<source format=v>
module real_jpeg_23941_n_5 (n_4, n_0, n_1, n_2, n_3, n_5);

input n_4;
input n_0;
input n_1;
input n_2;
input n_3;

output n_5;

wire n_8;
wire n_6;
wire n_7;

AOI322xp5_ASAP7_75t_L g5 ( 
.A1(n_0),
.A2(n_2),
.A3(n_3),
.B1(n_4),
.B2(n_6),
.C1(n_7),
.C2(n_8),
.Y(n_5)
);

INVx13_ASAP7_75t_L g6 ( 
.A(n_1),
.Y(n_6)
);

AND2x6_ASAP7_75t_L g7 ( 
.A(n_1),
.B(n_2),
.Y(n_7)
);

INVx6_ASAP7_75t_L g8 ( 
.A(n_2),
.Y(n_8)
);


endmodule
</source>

◇ ◇ ◇

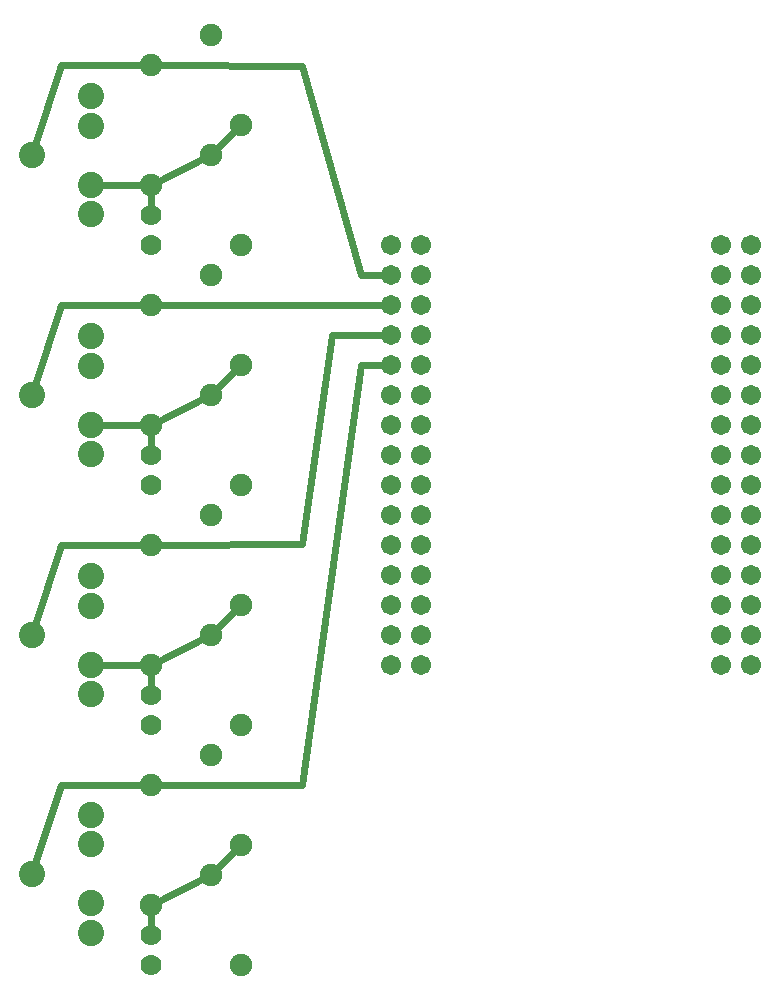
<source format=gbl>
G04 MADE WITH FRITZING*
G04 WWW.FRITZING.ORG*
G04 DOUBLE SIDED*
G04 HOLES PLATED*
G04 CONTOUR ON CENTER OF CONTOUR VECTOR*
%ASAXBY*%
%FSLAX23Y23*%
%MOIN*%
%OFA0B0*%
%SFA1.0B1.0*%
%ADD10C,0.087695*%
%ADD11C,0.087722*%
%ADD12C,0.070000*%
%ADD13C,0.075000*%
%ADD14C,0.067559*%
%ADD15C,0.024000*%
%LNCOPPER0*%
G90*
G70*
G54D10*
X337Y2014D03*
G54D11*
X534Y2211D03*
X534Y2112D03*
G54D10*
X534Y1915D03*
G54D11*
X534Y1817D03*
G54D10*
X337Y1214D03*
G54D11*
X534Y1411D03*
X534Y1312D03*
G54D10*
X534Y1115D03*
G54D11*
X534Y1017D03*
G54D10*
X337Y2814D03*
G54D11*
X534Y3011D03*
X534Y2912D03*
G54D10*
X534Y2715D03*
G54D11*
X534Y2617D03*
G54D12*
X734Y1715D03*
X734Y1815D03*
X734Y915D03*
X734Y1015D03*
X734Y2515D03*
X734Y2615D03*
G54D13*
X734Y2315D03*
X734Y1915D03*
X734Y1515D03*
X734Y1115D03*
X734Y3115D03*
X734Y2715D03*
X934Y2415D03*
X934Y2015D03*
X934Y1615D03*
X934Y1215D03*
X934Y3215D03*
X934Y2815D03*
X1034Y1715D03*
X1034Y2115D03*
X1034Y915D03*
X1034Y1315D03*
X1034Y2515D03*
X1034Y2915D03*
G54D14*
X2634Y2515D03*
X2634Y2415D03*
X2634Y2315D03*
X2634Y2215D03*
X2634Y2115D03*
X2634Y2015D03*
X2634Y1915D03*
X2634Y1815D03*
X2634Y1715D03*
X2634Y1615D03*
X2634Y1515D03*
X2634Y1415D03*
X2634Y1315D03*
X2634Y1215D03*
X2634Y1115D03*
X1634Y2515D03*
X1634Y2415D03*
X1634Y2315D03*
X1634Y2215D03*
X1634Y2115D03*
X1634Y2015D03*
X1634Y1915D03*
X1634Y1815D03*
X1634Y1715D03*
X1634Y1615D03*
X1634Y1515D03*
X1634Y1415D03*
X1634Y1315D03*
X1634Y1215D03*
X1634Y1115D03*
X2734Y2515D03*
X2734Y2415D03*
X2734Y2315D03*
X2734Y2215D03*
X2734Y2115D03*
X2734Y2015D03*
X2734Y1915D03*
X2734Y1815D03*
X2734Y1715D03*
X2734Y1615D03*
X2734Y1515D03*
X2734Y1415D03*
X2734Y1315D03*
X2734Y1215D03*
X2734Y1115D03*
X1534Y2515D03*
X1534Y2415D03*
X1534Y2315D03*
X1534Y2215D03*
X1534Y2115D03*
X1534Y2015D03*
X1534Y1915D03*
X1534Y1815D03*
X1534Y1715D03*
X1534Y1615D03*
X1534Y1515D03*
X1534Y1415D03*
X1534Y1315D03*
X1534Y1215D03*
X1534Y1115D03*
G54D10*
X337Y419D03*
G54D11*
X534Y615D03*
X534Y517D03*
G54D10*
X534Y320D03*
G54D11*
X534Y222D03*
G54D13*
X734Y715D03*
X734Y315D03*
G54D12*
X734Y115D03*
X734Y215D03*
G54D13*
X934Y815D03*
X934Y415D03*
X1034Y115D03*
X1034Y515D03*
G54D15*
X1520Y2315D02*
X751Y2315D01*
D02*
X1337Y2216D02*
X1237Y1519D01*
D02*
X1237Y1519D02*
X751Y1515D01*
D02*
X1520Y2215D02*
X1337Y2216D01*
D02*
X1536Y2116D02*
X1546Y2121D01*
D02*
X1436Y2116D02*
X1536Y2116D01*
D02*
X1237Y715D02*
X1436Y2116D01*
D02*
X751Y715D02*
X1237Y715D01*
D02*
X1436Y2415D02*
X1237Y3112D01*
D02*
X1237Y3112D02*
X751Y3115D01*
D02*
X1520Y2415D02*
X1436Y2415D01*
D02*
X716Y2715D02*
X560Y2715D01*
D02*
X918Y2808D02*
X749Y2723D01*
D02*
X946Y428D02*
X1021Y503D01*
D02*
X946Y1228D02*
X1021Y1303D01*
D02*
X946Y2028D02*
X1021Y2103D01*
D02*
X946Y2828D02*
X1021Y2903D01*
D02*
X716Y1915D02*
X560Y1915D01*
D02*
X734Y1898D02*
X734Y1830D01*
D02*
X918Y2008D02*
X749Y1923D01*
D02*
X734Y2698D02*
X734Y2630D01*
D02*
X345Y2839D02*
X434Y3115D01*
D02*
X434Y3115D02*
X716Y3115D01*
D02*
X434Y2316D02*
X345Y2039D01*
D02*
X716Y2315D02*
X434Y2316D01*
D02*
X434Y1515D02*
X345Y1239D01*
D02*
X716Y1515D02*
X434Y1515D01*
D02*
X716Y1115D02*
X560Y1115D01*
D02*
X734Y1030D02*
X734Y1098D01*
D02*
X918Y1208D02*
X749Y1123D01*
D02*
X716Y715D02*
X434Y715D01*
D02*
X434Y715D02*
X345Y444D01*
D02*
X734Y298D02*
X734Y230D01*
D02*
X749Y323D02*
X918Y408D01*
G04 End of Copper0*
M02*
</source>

◇ ◇ ◇

What is expected — Please give again the lines above between the line holding "<source format=gbl>" and the line holding "X337Y2014D03*", inclusive, exactly as they are and with nothing added.

Final answer —
<source format=gbl>
G04 MADE WITH FRITZING*
G04 WWW.FRITZING.ORG*
G04 DOUBLE SIDED*
G04 HOLES PLATED*
G04 CONTOUR ON CENTER OF CONTOUR VECTOR*
%ASAXBY*%
%FSLAX23Y23*%
%MOIN*%
%OFA0B0*%
%SFA1.0B1.0*%
%ADD10C,0.087695*%
%ADD11C,0.087722*%
%ADD12C,0.070000*%
%ADD13C,0.075000*%
%ADD14C,0.067559*%
%ADD15C,0.024000*%
%LNCOPPER0*%
G90*
G70*
G54D10*
X337Y2014D03*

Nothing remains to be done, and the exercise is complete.